TEXT PROVIDED:

====

Clearing away space for cars could create room for more bike parking, which is at a premium in central Amsterdam Kevin Coombs/Reuters

Amsterdam plans to systematically strip its center of parking spaces in the coming years, making way for bike lanes, sidewalks, and more trees.

This week, Amsterdam is taking its reputation for pro-bike, anti-car polices one step further by announcing that it will systematically strip its inner city of parking spaces.

Amsterdam transit commissioner Sharon Dijksma announced Thursday that starting this summer, the city plans to reduce the number of people permitted to park in the city core by around 1,500 per year. These people already require a permit to access a specific space (and the cost for that permit will also rise), and so by reducing these permits steadily in number, the city will also remove up to 11,200 parking spaces from its streets by the end of 2025.

The cleared spaces won’t be left empty, however. As room for cars is removed, it will be replaced by trees, bike parking, and wider sidewalks, allowing Amsterdammers to instantly see and feel the benefits of what will still be a fairly controversial policy among drivers.

How can the city get away with it? Put simply, Amsterdam’s government has been given a mandate to. The city is currently being run by a coalition of left and centrist parties in which the Green Left party (GroenLinks) has the largest share. A promise to reduce parking space formed part of the initial coalition agreement. It also helps that no driver will actually be stripped of the right to park. Rather than revoking permits, the city will simply not replace any that are given up when drivers leave the city, give up their cars, or die. In this way, the city reckons it can naturally do away with about 1,100 permits a year.

To get rid of yet more spaces, the city has other tricks up its sleeve. Many of the waterside streets and harbor quaysides in inner Amsterdam are in need of repair and renovation. Thanks to the delicate nature of Amsterdam’s subsoil, some of them actually need it pretty badly after groaning and buckling under the weight of cars for years. It’s a common and eminently fixable problem, but also one that provides an opportunity to winnow yet more motor vehicles off the roads of the city’s historic center. Meanwhile, some other major streets are due for remodeling, and their spaces are also on the chopping block.

====

DATASET EXCERPT:

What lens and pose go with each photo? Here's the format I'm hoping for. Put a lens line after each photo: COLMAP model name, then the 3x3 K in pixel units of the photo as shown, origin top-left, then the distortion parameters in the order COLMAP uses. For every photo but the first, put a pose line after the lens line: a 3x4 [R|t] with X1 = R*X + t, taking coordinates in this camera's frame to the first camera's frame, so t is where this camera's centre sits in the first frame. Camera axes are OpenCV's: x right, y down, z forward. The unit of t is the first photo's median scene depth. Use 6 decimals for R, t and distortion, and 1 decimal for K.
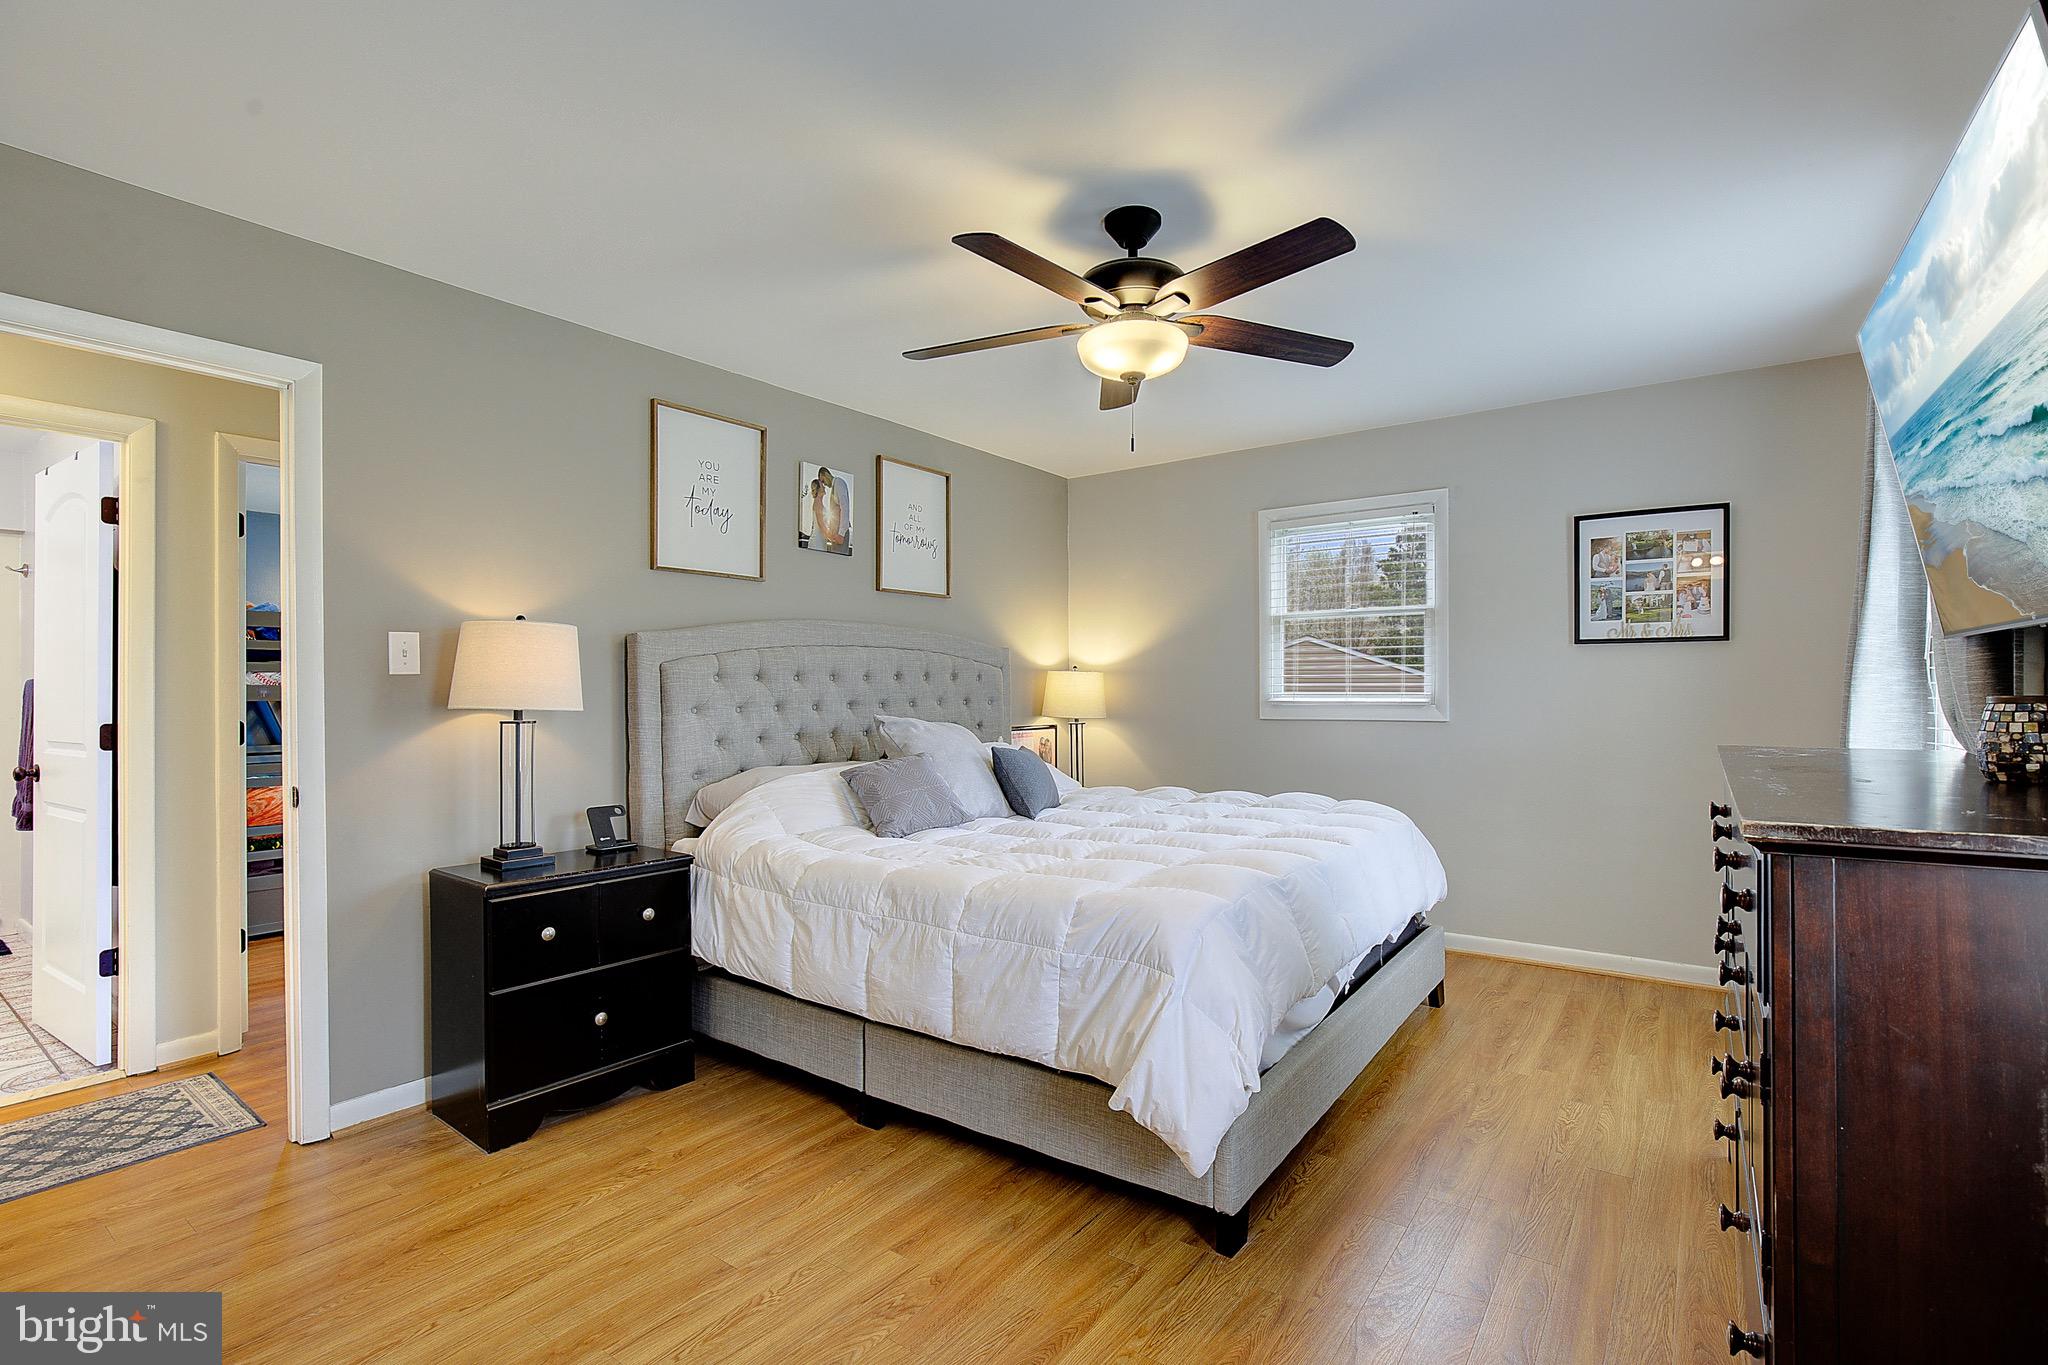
lens RADIAL K [[951.2, 0, 1024.0], [0, 951.2, 682.5], [0, 0, 1]] dist [-0.000501, -0.000050]
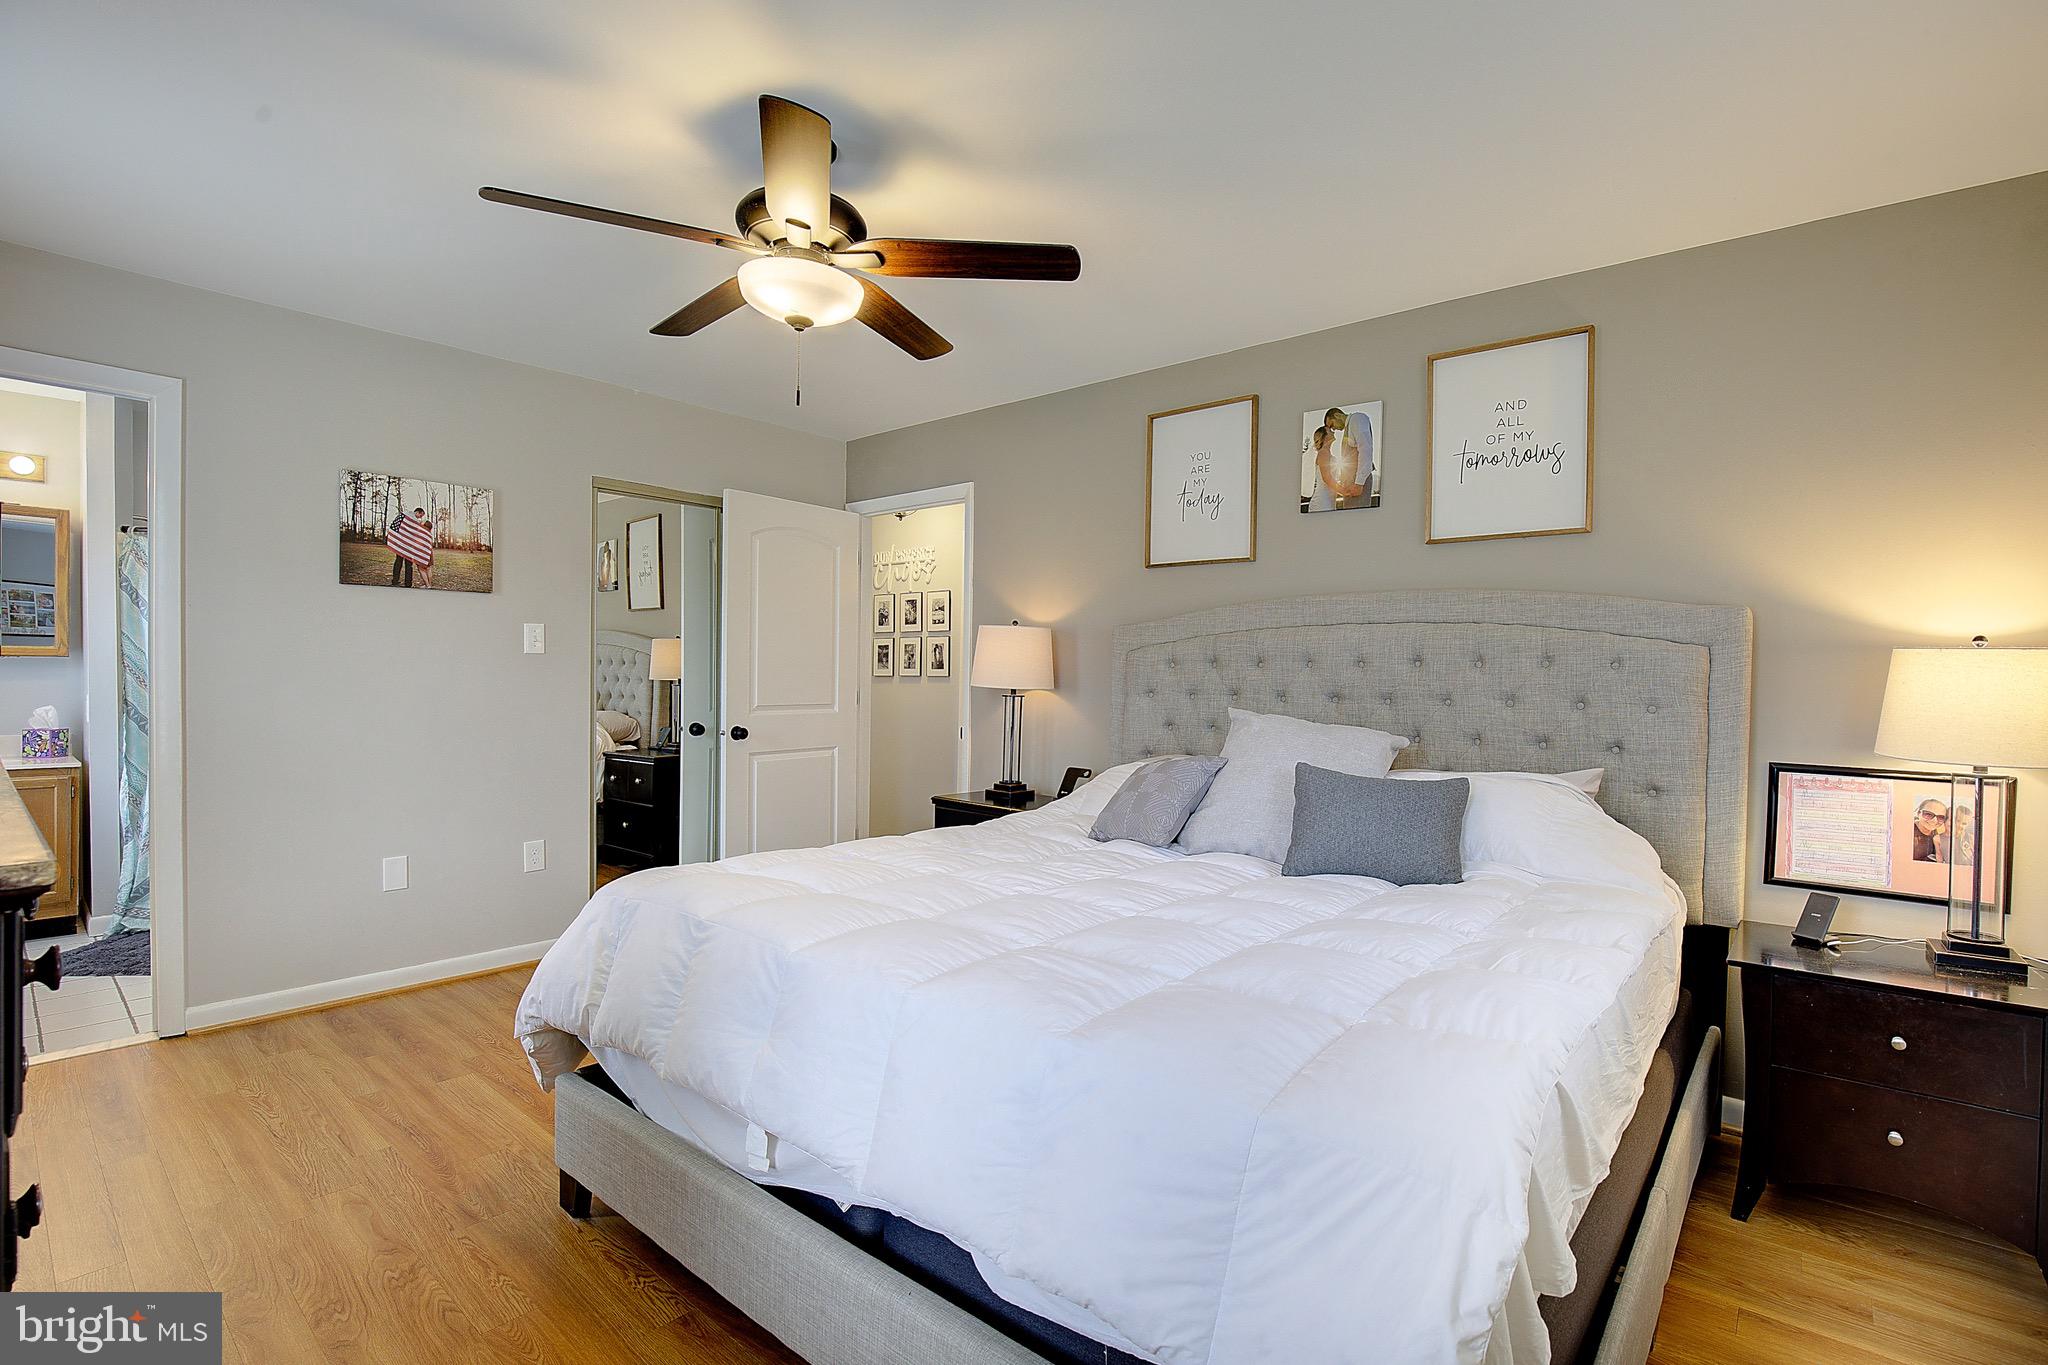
lens RADIAL K [[951.2, 0, 1024.0], [0, 951.2, 682.5], [0, 0, 1]] dist [-0.000501, -0.000050]
pose [[-0.058881, 0.016522, -0.998128, 0.640757], [-0.002301, 0.999858, 0.016687, -0.002259], [0.998262, 0.003279, -0.058834, 0.795482]]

====

EXERCISE:
Answer from the article on Amsterdam's plan to cut inner-city parking:
1. By about how many per year will the city reduce the number of people permitted to park in the city core?
2. What will replace the parking spaces that are removed?
3. Which party has the largest share in the coalition running the city?
The material plays no part in what comes next.

OUTPUT OF THE TASK:
1. Around 1,500 per year.
2. Trees, bike parking, and wider sidewalks.
3. The Green Left party (GroenLinks).